So it shows that it is installing the driver, however, still isn't using Nvidia for Open GL. I also ran this just to see, and I can see it is running on my CPU:

$ x11docker --gpu --xorg x11docker/check glxgears

...

x11docker note: Installing NVIDIA driver 460.67 in container.

1921 frames in 5.0 seconds = 383.613 FPS
2125 frames in 5.0 seconds = 424.801 FPS
2234 frames in 5.0 seconds = 446.661 FPS
2167 frames in 5.0 seconds = 433.394 FPS
2229 frames in 5.0 seconds = 445.693 FPS

Here is what you asked for:

$ echo $DISPLAY
localhost:11.0
$ ls /tmp/.X11-unix
X30

I am running an x11docker on screen 30 right now, but it was just me testing something. Do I need to close all instances of x11docker?
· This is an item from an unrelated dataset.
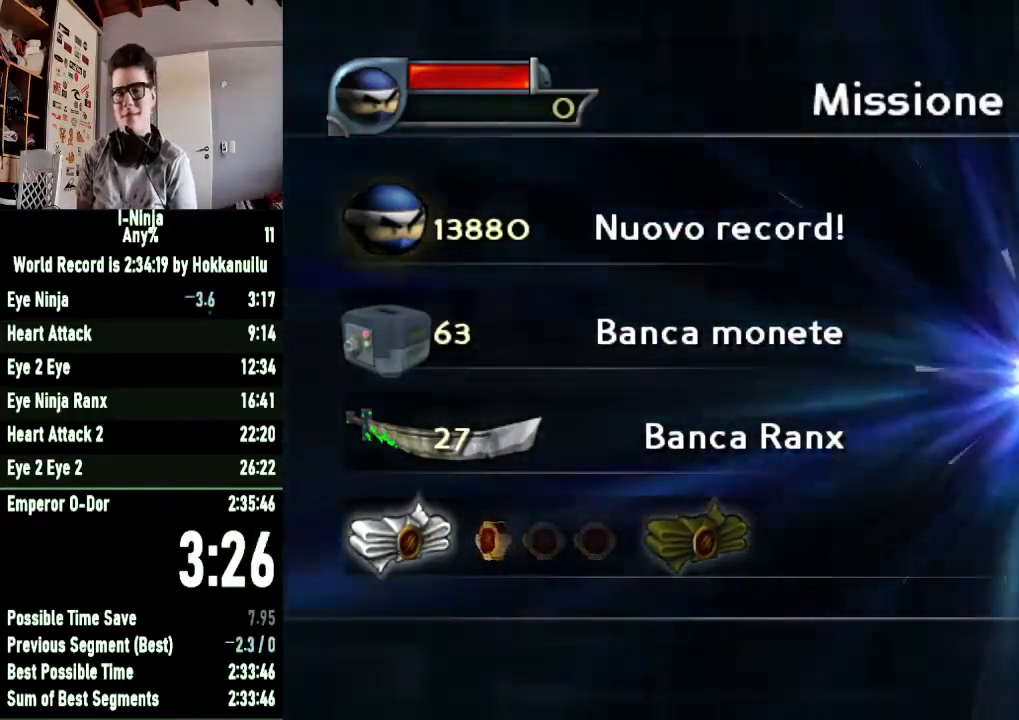
{"buttons": [], "left_stick": "center", "right_stick": "center", "events": [[133, "A", "up"], [167, "A", "down"], [300, "A", "up"], [367, "A", "down"], [467, "A", "up"]]}
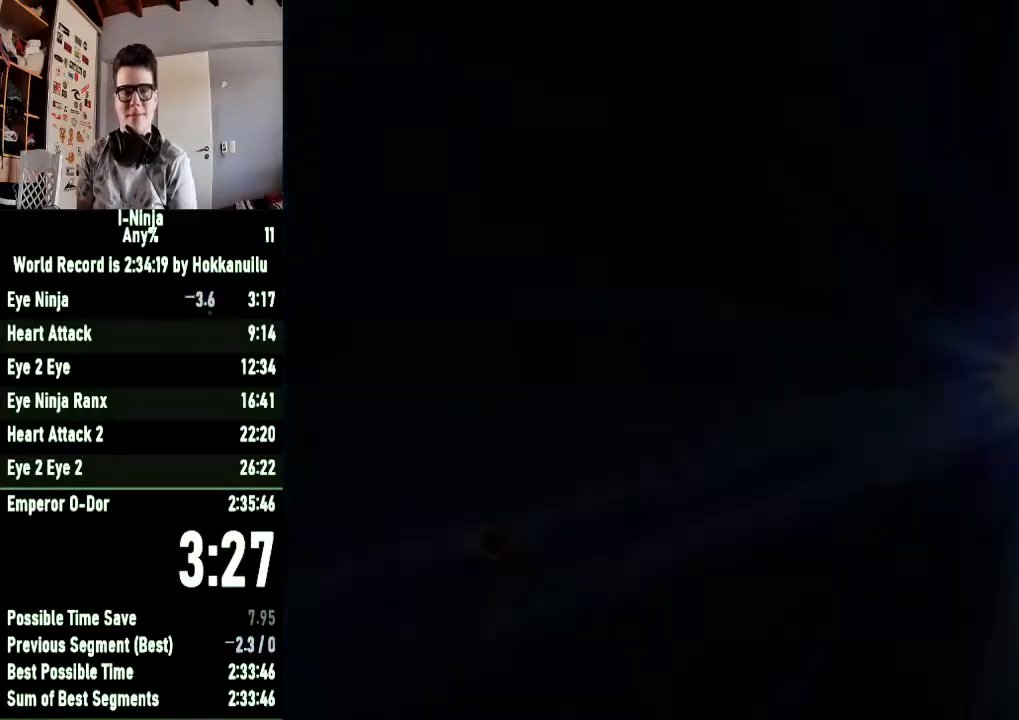
{"buttons": [], "left_stick": "center", "right_stick": "center", "events": [[100, "A", "down"], [167, "A", "up"], [267, "A", "down"], [333, "A", "up"], [433, "A", "down"], [500, "A", "up"]]}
mviereck commented 3 years ago

x11docker note: Installing NVIDIA driver 460.67 in container.

That looks good so far.

OpenGL renderer string: llvmpipe (LLVM 7.0, 256 bits)

So it shows that it is installing the driver, however, still isn't using Nvidia for Open GL. I also ran this just to see, and I can see it is running on my CPU:

Indeed, it runs on CPU. llvmpipe also indicates software rendering. I am not sure what is going wrong. I wonder if here is an x11docker bug or if glxinfo and glxgears just do not work with NVIDIA at all.

Try: x11docker --gpu x11docker/check glxspheres64 This is similar to glxgears, but more up to date.

I am running an x11docker on screen 30 right now, but it was just me testing something. Do I need to close all instances of x11docker?

No, that is not needed.

$ echo $DISPLAY
localhost:11.0
$ ls /tmp/.X11-unix
X30

It seems display :11 is running over tcp instead over a unix socket. That is a quite unusual setup. Is that a custom setup of you?

johncadengo commented 3 years ago

As for the echo $DISPLAY, I don't believe I did anything intentional to customize that setup. Do you know how to get it to run the more conventional way, over a unix socket instead of tcp?

Here is the output of x11docker --gpu x11docker/check glxspheres64

x11docker note: Installing NVIDIA driver 460.67 in container.

Polygons in scene: 62464 (61 spheres * 1024 polys/spheres)
Visual ID of window: 0xab
X Error of failed request:  BadValue (integer parameter out of range for operation)
  Major opcode of failed request:  149 (GLX)
  Minor opcode of failed request:  3 (X_GLXCreateContext)
  Value in failed request:  0x0
  Serial number of failed request:  27
  Current serial number in output stream:  28

When I add the --xorg flag, I get this instead:

$ x11docker --gpu --xorg x11docker/check glxspheres64
x11docker note: Installing NVIDIA driver 460.67 in container.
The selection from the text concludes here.